Very few pagans have grown up pagan. Most of us at some point, have made a choice. I think the majority convert themselves, but there is a process, a route from not-pagan, to pagan. Like all religions it involves a quest for meaning in life, a desire to belong somewhere, and seeing something that touches you. I have no qualms about putting things into the world that might touch people. Those things are likely to be green in essence, about how we live with each other and how we live with this plant. But a person could respond to that in all kinds of good ways that would not take them into paganism at all. There are pagan values that I am passionate about getting out there, and getting into other people’s heads, but they are not uniquely pagan: Tolerance, diversity, peace, creativity, community, inspiration, and so forth. You could be deeply honouring all of those things whilst being an active Christian, or an atheist, or probably a lot of other things too.

I do not, in my heart, believe that any person can actually convert any other person to a spiritual belief. It goes with not believing that anyone can change anything that is inside someone. We can only change ourselves.
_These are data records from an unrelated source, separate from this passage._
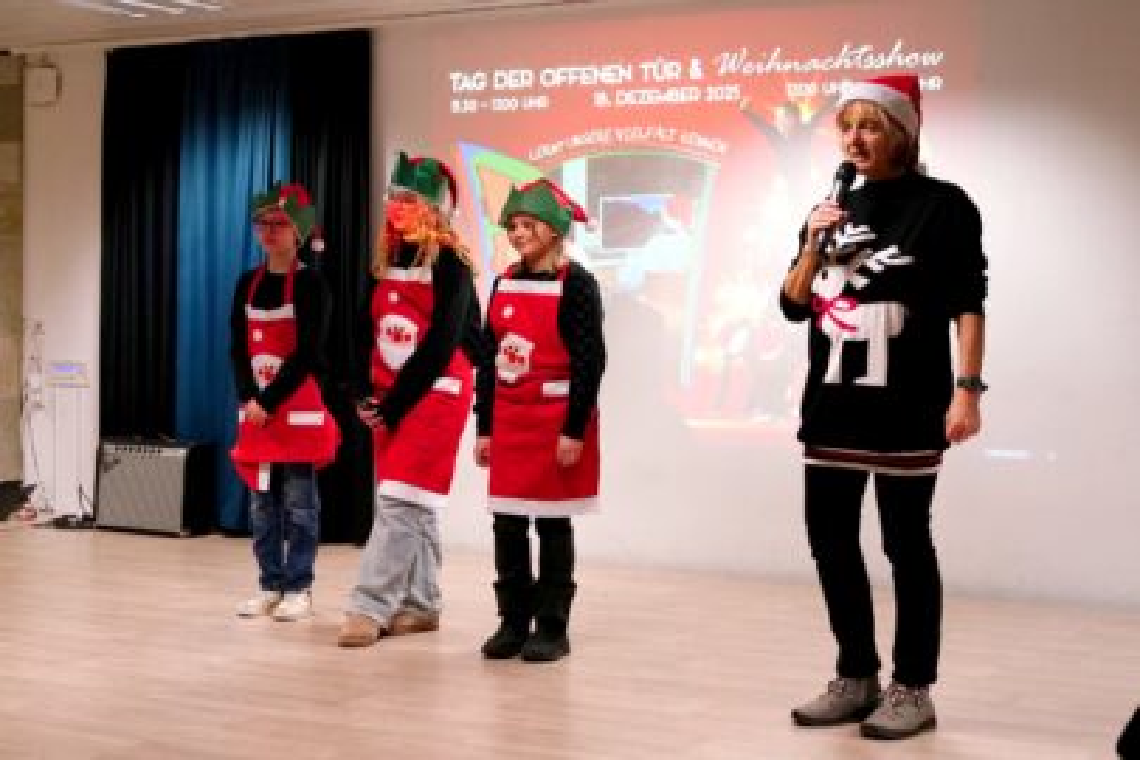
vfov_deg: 29.9
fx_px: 1425
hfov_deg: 43.6
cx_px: 570
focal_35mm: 45
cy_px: 380
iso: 3200
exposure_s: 1/500
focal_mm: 45
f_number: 2.8
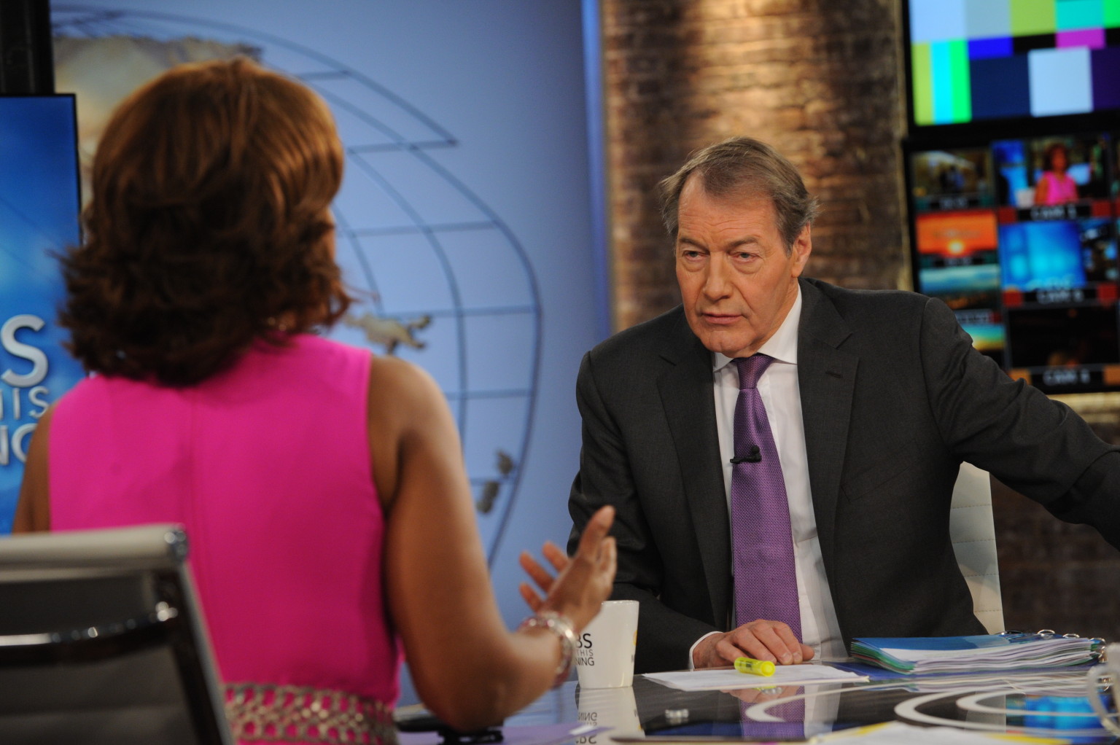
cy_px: 372
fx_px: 4197
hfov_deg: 15.2
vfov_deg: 10.1
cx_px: 560
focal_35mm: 135
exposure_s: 1/200
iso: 2500
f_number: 5.6
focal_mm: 135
Trying to change someone means trying to take control of them, have power over them, in a way that doesn’t really work and is entirely at odds with any good spiritual tradition. What remains is inspiration. If one person inspires another, with their faith, or philosophy, that’s an entirely different process. And I think what really has the power to move other people is not what a person says about what they believe, but what they do with that belief. Regardless of what the belief is. If a person is happier, more functional, more able, more inspired as a consequence of a belief, that shows, and in sharing what a belief gives us, we do more to advocate it than ever we could by trying to tell people what they themselves ought to believe in.
In terms of making converts for specific faiths, this is not a reliable strategy, which is also a point in its favour, I think. Whatever name you give it, a spirituality that is felt and compassionate is a precious thing, and if more collective effort went into that than trying to claim who has the right names for deity and the best forms in which to worship, we might be getting somewhere.